> **RECORD SET**:
-- Opening Marker --

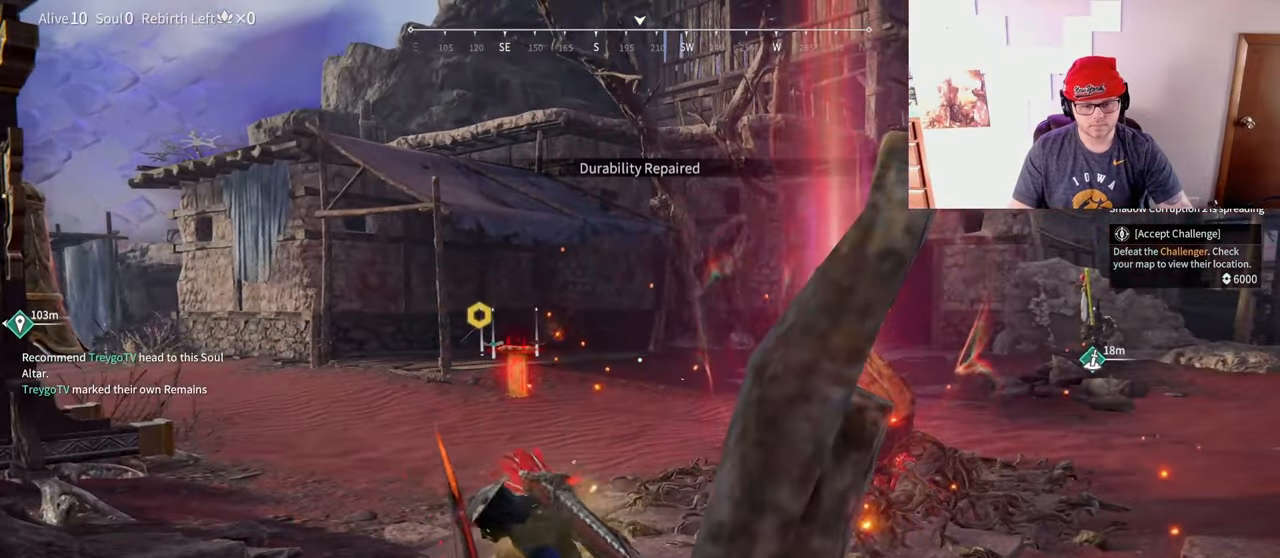
{"keys": ["shift", "w"], "mouse": ["wheel"], "events": [[67, "w", "down"], [100, "shift", "down"], [417, "mouse_wheel", "down"]]}
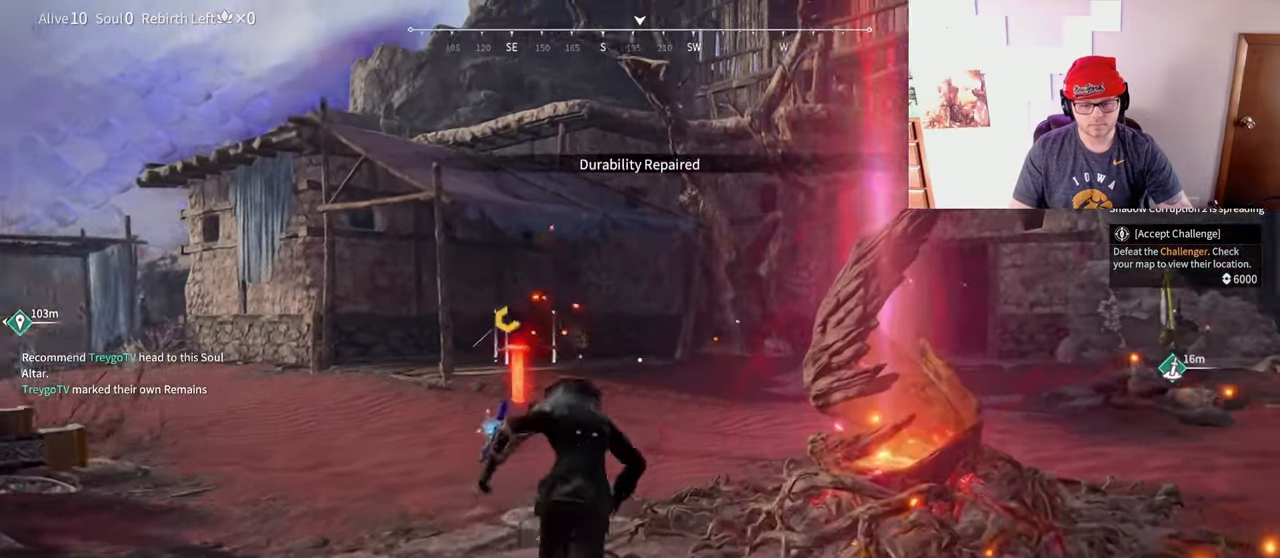
{"keys": ["shift", "w"], "mouse": ["right"], "events": [[67, "mouse_right", "down"], [100, "mouse_wheel", "up"], [217, "shift", "up"], [383, "shift", "down"]]}
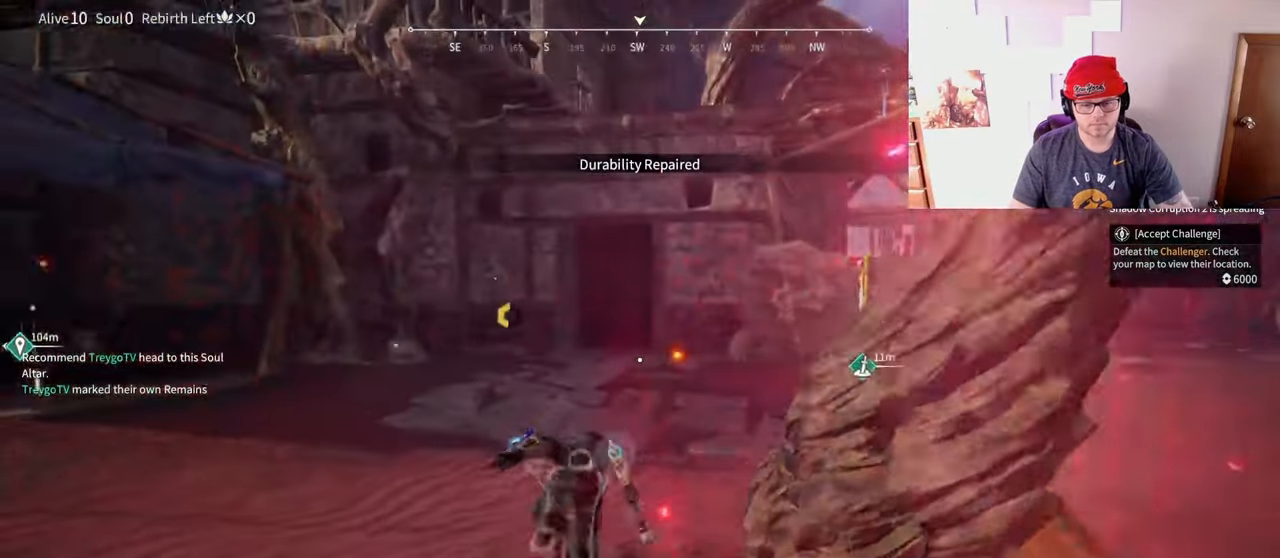
{"keys": ["d", "w"], "mouse": [], "events": [[17, "mouse_right", "up"], [117, "c", "down"], [200, "space", "down"], [233, "c", "up"], [250, "d", "down"], [250, "shift", "up"], [300, "space", "up"]]}
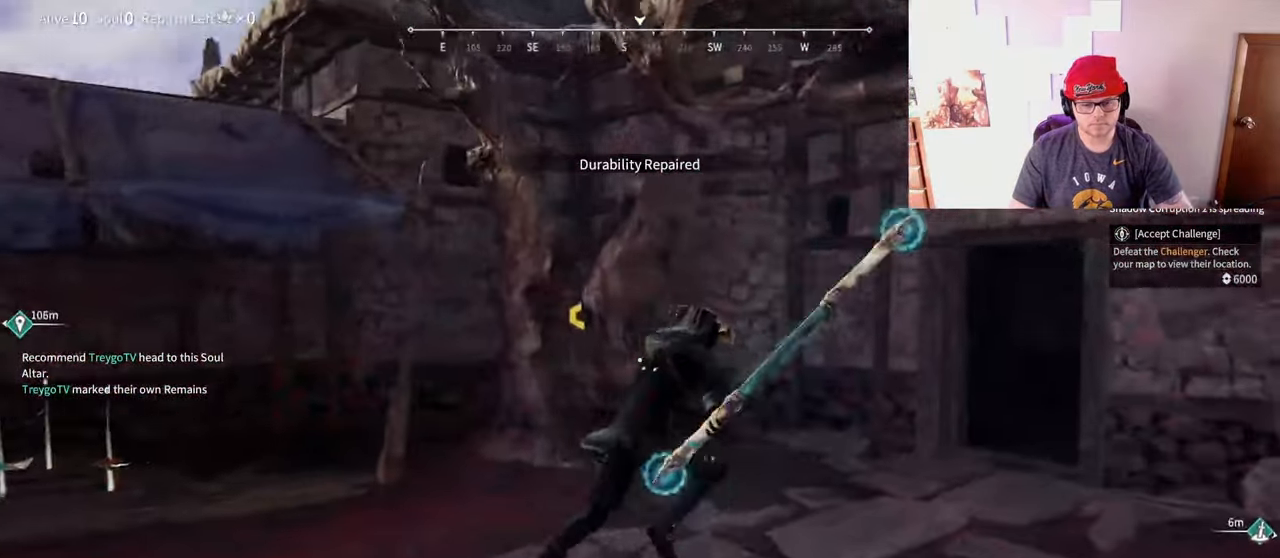
{"keys": ["w"], "mouse": ["right"], "events": [[217, "d", "up"], [283, "mouse_right", "down"]]}
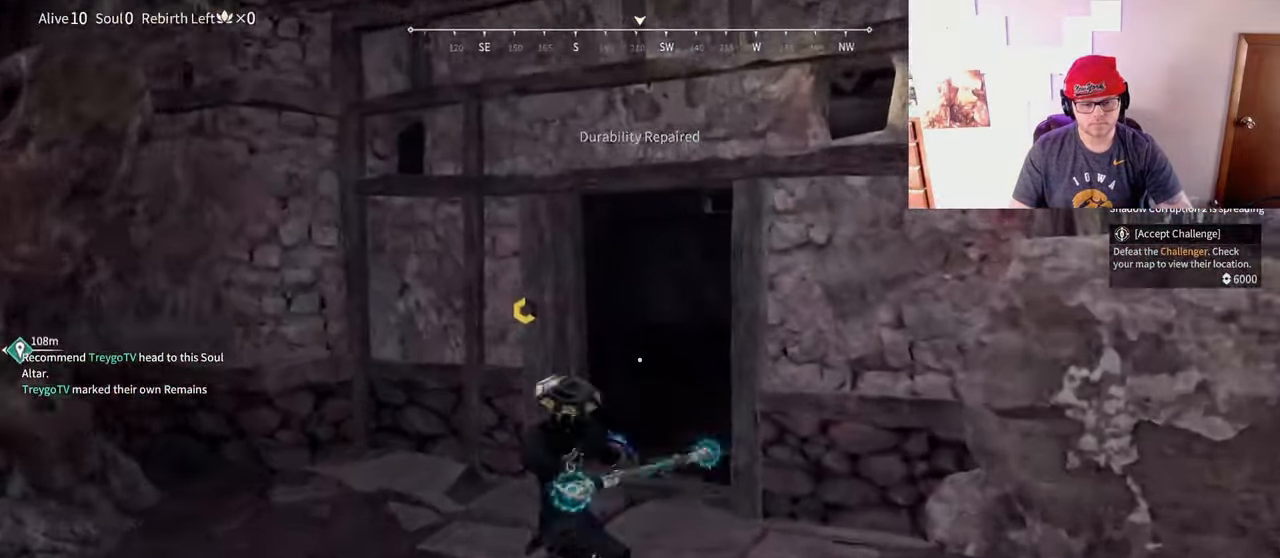
{"keys": [], "mouse": ["right"], "events": [[83, "shift", "down"], [217, "mouse_right", "up"], [300, "mouse_right", "down"], [433, "shift", "up"], [433, "w", "up"]]}
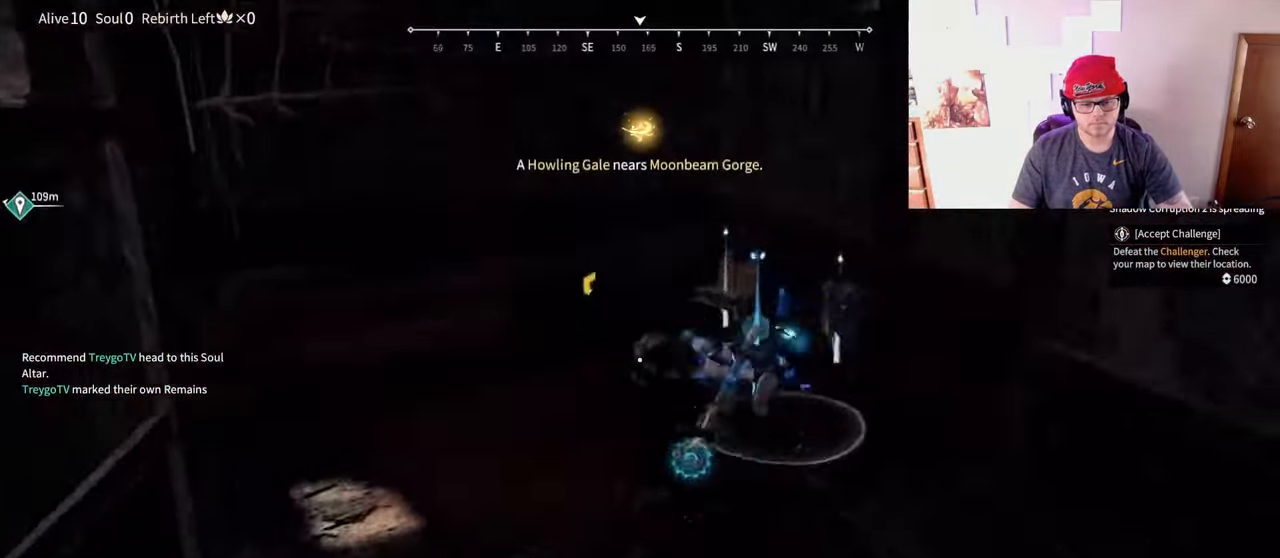
{"keys": [], "mouse": ["right"], "events": []}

-- Closing Marker --

> **WHAT YOU HAVE TO DO**: Type the listing above out again exactly, and omit all pictures.

> **RESULT OF THIS EXERCISE**:
{"keys": ["shift", "w"], "mouse": ["wheel"], "events": [[67, "w", "down"], [100, "shift", "down"], [417, "mouse_wheel", "down"]]}
{"keys": ["shift", "w"], "mouse": ["right"], "events": [[67, "mouse_right", "down"], [100, "mouse_wheel", "up"], [217, "shift", "up"], [383, "shift", "down"]]}
{"keys": ["d", "w"], "mouse": [], "events": [[17, "mouse_right", "up"], [117, "c", "down"], [200, "space", "down"], [233, "c", "up"], [250, "d", "down"], [250, "shift", "up"], [300, "space", "up"]]}
{"keys": ["w"], "mouse": ["right"], "events": [[217, "d", "up"], [283, "mouse_right", "down"]]}
{"keys": [], "mouse": ["right"], "events": [[83, "shift", "down"], [217, "mouse_right", "up"], [300, "mouse_right", "down"], [433, "shift", "up"], [433, "w", "up"]]}
{"keys": [], "mouse": ["right"], "events": []}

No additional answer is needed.